Enhanced financial flow
- Another pain point for supply chain players is how to improve cash flow in the value chain, which involves “thousands of invoices and payments in a given year.” The unpredictability and variability of financial inflows and outflows can add more complexity to the inherently complex supply chain financial flow.
- According to Visa, generally, financial management challenges are (1) slow processing due to manual and silo processes; (2) unreliable, unpredictable cash flows because of lack of timely information; (3) costly processes due to compliance and lack of employee empowerment; (4) high Days Sales Outstanding (DSO) caused by invoice reconciliation delays; and (5) suboptimal credit decisions due to manual processes for setting optimal limits.
- Implementing supply chain management can help companies address all these cash flow challenges, allowing them to carefully evaluate their current processes, identify the weakest links that slow down and hamper financial flow, and determine the right solutions to address the problems.
By optimizing product, information and financial flow, companies can proactively create and seize new market opportunities and mitigate risks that can negatively impact their entire business. With an effective supply chain management system in place, enterprises can comprehensively and continually assess their processes, identify and fill all the gaps, lower costs, competently evolve with ever-evolving supply chains, and enable quicker decision making.

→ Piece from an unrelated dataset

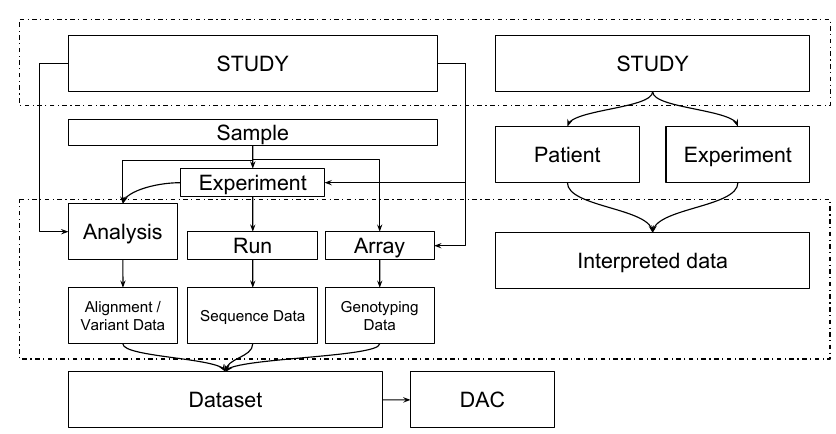
Figure 2. Metadata mapping between EGA and tranSMART. The data model of EGA is dramatically different from that of tranSMART (v16.1) due to the deviating purposes and designs of the systems. Furthermore, in both systems, there is an intrinsic flexibility in defining the data model. EGA uses the SRA (sequence read archive) data model for NGS data with the addition of array data from array and genotyping experiments. EGA also exports all sample objects to BioSamples, ensuring each sample has a BioSample ID. tranSMART focuses on the clinical information and interpreted biomolecular profiling data. The data model has a patient-centered, but flexible structure which also shows some design choices due to the underlying relational database. Terminology is not the same between tranSMART and EGA - partially due to the SRA data model employed at EGA, such that an experiment describes the library and platform used for sequencing experiments only. In tranSMART, a wider range of experiments can be described. DAC is a data access committee. The sample level, which is lacking in tranSMART v16.1, will be supported from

Data-Driven Supply Chain Management
To maximize the potential of SCM, however, companies should embrace a data-driven approach because data is at the core of every supply chain transaction and is fundamental to product, information, and financial flow optimization. A data-driven approach to SCM enables seamless integration of business elements, schema-on-read approach to data management, and real-time data transparency.
Data-driven SCM can be achieved by leveraging the OpenText ALLOY™ Platform, which embodies a new approach to integration called Data Platform as a Service (DPaaS). DPaaS is a cloud integration and data management model named for its ability to provide PaaS functionality at the point of data analysis, without the hassle of the underlying data capture, integration, or management mechanics.
Supply chain network complexity is growing as further technological advancements are underway such as 3D printing, “uberization,” IoT, and Mobility. But with effective supply chain management in place – which consists of strategies and best practices for integrating and coordinating all the functions, activities, transactions, and people in the entire value chain – companies will be able to address and adapt to ever-increasing complexities.
To totally maximize the benefits of SCM, companies should embrace a data-driven approach to SCM using the OpenText ALLOY Platform, because data is the basic element in production, information, and financial flow in the supply chain network.